Заметьте, однако, что я советую вам вообще не начинать чтения – а это далеко не то же самое, что бросать его на середине: дойти даже до середины было бы излишней роскошью для всякого, кого злая судьбина не обрекла, подобно мне, на такое невыносимое занятие, как чтение версток, или на занятие еще более невыносимое – я разумею критический разбор романов!

Теперь читайте! и сжальтесь надо мной – просьба не совсем обычная для предисловия.

Я не раз говорил, что ненавижу правду в искусстве, и убежден, что этого убеждения мне не переменить; однако я никогда не судил так же сурово о правдоподобном и возможном, которые кажутся мне совершенно необходимыми для всех созданий ума человеческого. Я согласен удивляться; для меня нет ничего приятнее, чем удивляться, и я охотно верю даже тому, что кажется мне совершенно удивительным, но не хочу, чтобы кто-то смеялся над моей доверчивостью, ибо тогда в ход вступает мое тщеславие, а тщеславие, между нами говоря, – самый строгий из критиков. Ни на мгновение, клянусь Гомером, не случалось мне усомниться в ужасной реальности его Полифема,[40] вечного прообраза всех людоедов; я охотно допускаю существование Эзопова волка-доктринера,[41] который в те времена, когда животные обладали даром речи – каковой дар они утратили вместе с правом быть избранными, – превосходил, во всяком случае в дипломатическом простодушии, самых тонких из наших нынешних политиков. Г-н Дасье[42] и добряк Лафонтен верили во все это так же свято, как и я, а относиться к историческим гипотезам с большей придирчивостью, нежели эти двое, у меня нет ровно никаких оснований. Но если мне рассказывают о событии сравнительно недавнем и если за блистательными теориями художника, поэта или философа я различаю насмешку, моему воображению прежде представляется, что все, о чем мне рассказывают, есть плод воображения других людей, и, сам того не желая, я начинаю противиться обольщениям моего легковерия. С этой минуты радости моей приходит конец, и я становлюсь тем, кем, возможно, вы уже стали по отношению ко мне, – читателем недоверчивым, угрюмым и недоброжелательным; меж тем я убежден, что смысл чтения в том, чтобы доставлять читателям радость, а вовсе не в том, чтобы их учить или перевоспитывать. Судите сами.

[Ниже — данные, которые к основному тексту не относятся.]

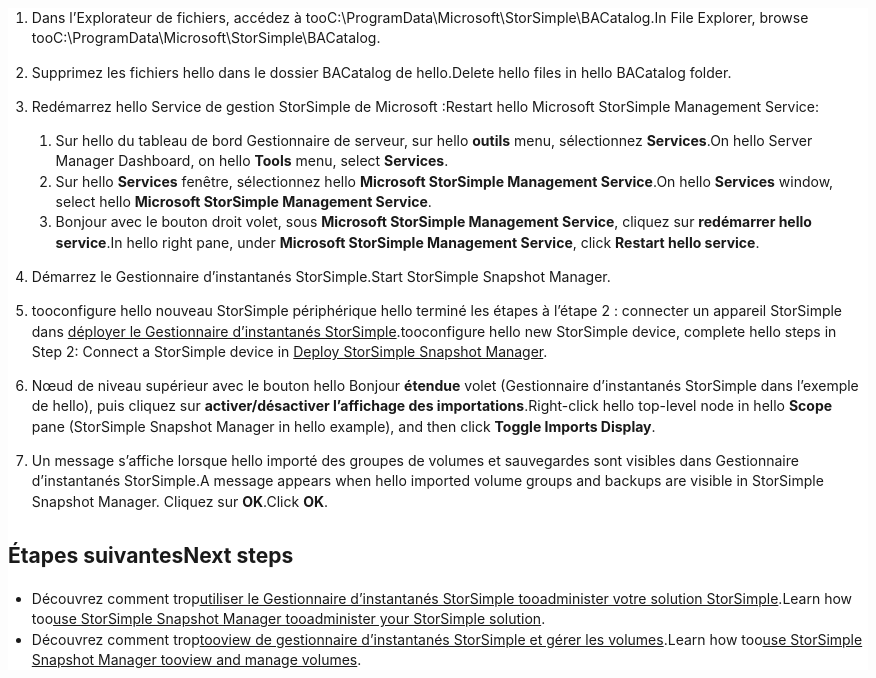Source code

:    1. <span data-ttu-id="64259-257">Dans l’Explorateur de fichiers, accédez à tooC:\ProgramData\Microsoft\StorSimple\BACatalog.</span><span class="sxs-lookup"><span data-stu-id="64259-257">In File Explorer, browse tooC:\ProgramData\Microsoft\StorSimple\BACatalog.</span></span>
   2. <span data-ttu-id="64259-258">Supprimez les fichiers hello dans le dossier BACatalog de hello.</span><span class="sxs-lookup"><span data-stu-id="64259-258">Delete hello files in hello BACatalog folder.</span></span>
3. <span data-ttu-id="64259-259">Redémarrez hello Service de gestion StorSimple de Microsoft :</span><span class="sxs-lookup"><span data-stu-id="64259-259">Restart hello Microsoft StorSimple Management Service:</span></span>
   
   1. <span data-ttu-id="64259-260">Sur hello du tableau de bord Gestionnaire de serveur, sur hello **outils** menu, sélectionnez **Services**.</span><span class="sxs-lookup"><span data-stu-id="64259-260">On hello Server Manager Dashboard, on hello **Tools** menu, select **Services**.</span></span>
   2. <span data-ttu-id="64259-261">Sur hello **Services** fenêtre, sélectionnez hello **Microsoft StorSimple Management Service**.</span><span class="sxs-lookup"><span data-stu-id="64259-261">On hello **Services** window, select hello **Microsoft StorSimple Management Service**.</span></span>
   3. <span data-ttu-id="64259-262">Bonjour avec le bouton droit volet, sous **Microsoft StorSimple Management Service**, cliquez sur **redémarrer hello service**.</span><span class="sxs-lookup"><span data-stu-id="64259-262">In hello right pane, under **Microsoft StorSimple Management Service**, click **Restart hello service**.</span></span>
4. <span data-ttu-id="64259-263">Démarrez le Gestionnaire d’instantanés StorSimple.</span><span class="sxs-lookup"><span data-stu-id="64259-263">Start StorSimple Snapshot Manager.</span></span>
5. <span data-ttu-id="64259-264">tooconfigure hello nouveau StorSimple périphérique hello terminé les étapes à l’étape 2 : connecter un appareil StorSimple dans [déployer le Gestionnaire d’instantanés StorSimple](storsimple-snapshot-manager-deployment.md).</span><span class="sxs-lookup"><span data-stu-id="64259-264">tooconfigure hello new StorSimple device, complete hello steps in Step 2: Connect a StorSimple device in [Deploy StorSimple Snapshot Manager](storsimple-snapshot-manager-deployment.md).</span></span>
6. <span data-ttu-id="64259-265">Nœud de niveau supérieur avec le bouton hello Bonjour **étendue** volet (Gestionnaire d’instantanés StorSimple dans l’exemple de hello), puis cliquez sur **activer/désactiver l’affichage des importations**.</span><span class="sxs-lookup"><span data-stu-id="64259-265">Right-click hello top-level node in hello **Scope** pane (StorSimple Snapshot Manager in hello example), and then click **Toggle Imports Display**.</span></span> 
7. <span data-ttu-id="64259-266">Un message s’affiche lorsque hello importé des groupes de volumes et sauvegardes sont visibles dans Gestionnaire d’instantanés StorSimple.</span><span class="sxs-lookup"><span data-stu-id="64259-266">A message appears when hello imported volume groups and backups are visible in StorSimple Snapshot Manager.</span></span> <span data-ttu-id="64259-267">Cliquez sur **OK**.</span><span class="sxs-lookup"><span data-stu-id="64259-267">Click **OK**.</span></span>

## <a name="next-steps"></a><span data-ttu-id="64259-268">Étapes suivantes</span><span class="sxs-lookup"><span data-stu-id="64259-268">Next steps</span></span>
* <span data-ttu-id="64259-269">Découvrez comment trop[utiliser le Gestionnaire d’instantanés StorSimple tooadminister votre solution StorSimple](storsimple-snapshot-manager-admin.md).</span><span class="sxs-lookup"><span data-stu-id="64259-269">Learn how too[use StorSimple Snapshot Manager tooadminister your StorSimple solution](storsimple-snapshot-manager-admin.md).</span></span>
* <span data-ttu-id="64259-270">Découvrez comment trop[tooview de gestionnaire d’instantanés StorSimple et gérer les volumes](storsimple-snapshot-manager-manage-volumes.md).</span><span class="sxs-lookup"><span data-stu-id="64259-270">Learn how too[use StorSimple Snapshot Manager tooview and manage volumes](storsimple-snapshot-manager-manage-volumes.md).</span></span>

Позвольте, друг мой, пояснить вам эту мысль на примере. Мне шел двадцать пятый год; я беззаботно коротал дни среди романов и бабочек, любви и поэзии в бедной и прекрасной деревушке Кентиньи,[43] затерянной в горах Юра, – приюте, которого мне не следовало бы покидать; редкий вечер проводил я без того, чтобы не насладиться обществом местного патриарха, доброго и почтенного девяностолетнего старца, которого звали Жозеф Пуассон. Да хранит Господь эту прекрасную душу! С сыновним почтением пожав ему руку, я усаживался подле очага на ветхий сундук, стоявший напротив большого соломенного кресла; по обычаю этих краев я снимал деревянные башмаки и грел ноги у ясного огня, мерцавшего в камине, где среди сосновых дров потрескивала добрая охапка можжевельника. Я пересказывал хозяину дома события последнего месяца, о которых узнал из письма друга или от какого-нибудь ярмарочного торговца, а он в ответ сообщал мне в манере, притягательности которой я и не думал сопротивляться, последние известия с шабаша ведьм, которые всегда узнавал первым, хотя, разумеется, не был посвящен в преступные дела колдуний. Я до сих пор не знаю, по какой причине небеса наградили его столь удивительным даром, но он был в курсе мельчайших происшествий колдовского мира, и я от всей души заверяю вас, что мне ни разу не случалось сомневаться в точности его рассказов. Жозеф Пуассон верил в то, о чем говорил, и его вера становилась моей, ибо Жозеф Пуассон был неспособен лгать.